◆ **REQUIRED ACTION**
Reproduce the lines of the records below, from the line containing "- Code example: The" through the line containing "- Clarify tool", inclusive.

◆ **RECORDS TO PROCESS**

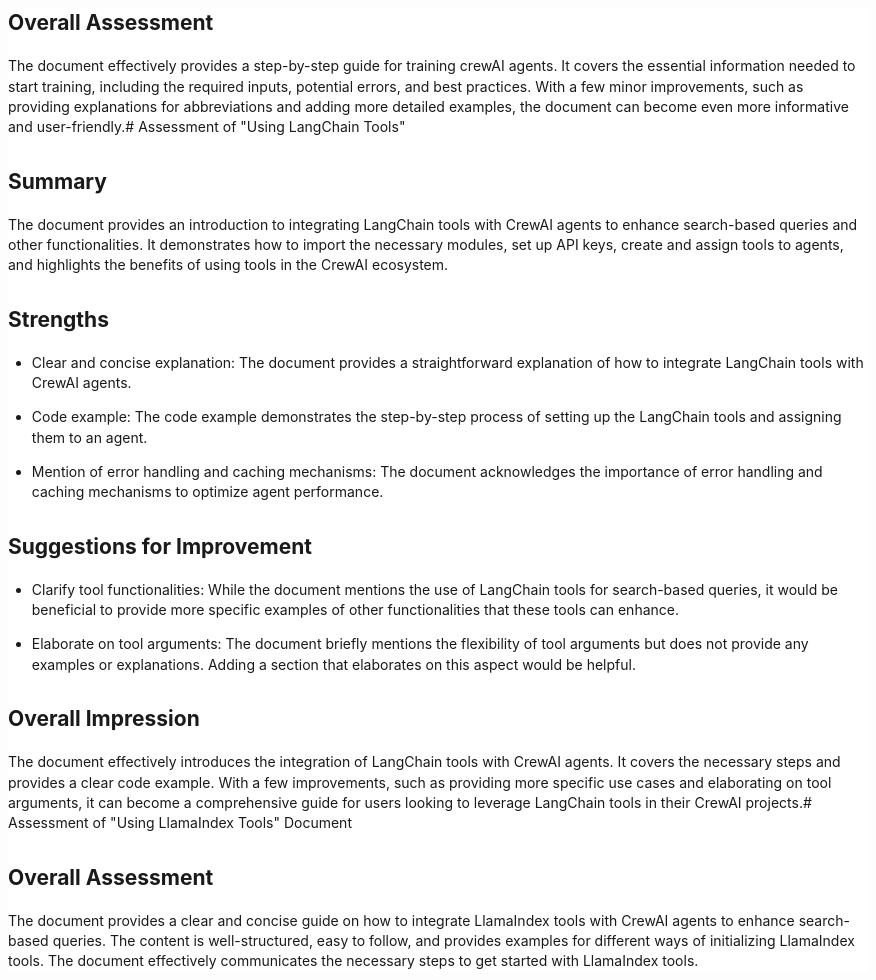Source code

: ## Overall Assessment

The document effectively provides a step-by-step guide for training crewAI agents. It covers the essential information needed to start training, including the required inputs, potential errors, and best practices. With a few minor improvements, such as providing explanations for abbreviations and adding more detailed examples, the document can become even more informative and user-friendly.# Assessment of "Using LangChain Tools"

## Summary

The document provides an introduction to integrating LangChain tools with CrewAI agents to enhance search-based queries and other functionalities. It demonstrates how to import the necessary modules, set up API keys, create and assign tools to agents, and highlights the benefits of using tools in the CrewAI ecosystem.

## Strengths

- Clear and concise explanation: The document provides a straightforward explanation of how to integrate LangChain tools with CrewAI agents.

- Code example: The code example demonstrates the step-by-step process of setting up the LangChain tools and assigning them to an agent.

- Mention of error handling and caching mechanisms: The document acknowledges the importance of error handling and caching mechanisms to optimize agent performance.

## Suggestions for Improvement

- Clarify tool functionalities: While the document mentions the use of LangChain tools for search-based queries, it would be beneficial to provide more specific examples of other functionalities that these tools can enhance.

- Elaborate on tool arguments: The document briefly mentions the flexibility of tool arguments but does not provide any examples or explanations. Adding a section that elaborates on this aspect would be helpful.

## Overall Impression

The document effectively introduces the integration of LangChain tools with CrewAI agents. It covers the necessary steps and provides a clear code example. With a few improvements, such as providing more specific use cases and elaborating on tool arguments, it can become a comprehensive guide for users looking to leverage LangChain tools in their CrewAI projects.# Assessment of "Using LlamaIndex Tools" Document

## Overall Assessment

The document provides a clear and concise guide on how to integrate LlamaIndex tools with CrewAI agents to enhance search-based queries. The content is well-structured, easy to follow, and provides examples for different ways of initializing LlamaIndex tools. The document effectively communicates the necessary steps to get started with LlamaIndex tools.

◆ **TASK RESPONSE**
- Code example: The code example demonstrates the step-by-step process of setting up the LangChain tools and assigning them to an agent.

- Mention of error handling and caching mechanisms: The document acknowledges the importance of error handling and caching mechanisms to optimize agent performance.

## Suggestions for Improvement

- Clarify tool functionalities: While the document mentions the use of LangChain tools for search-based queries, it would be beneficial to provide more specific examples of other functionalities that these tools can enhance.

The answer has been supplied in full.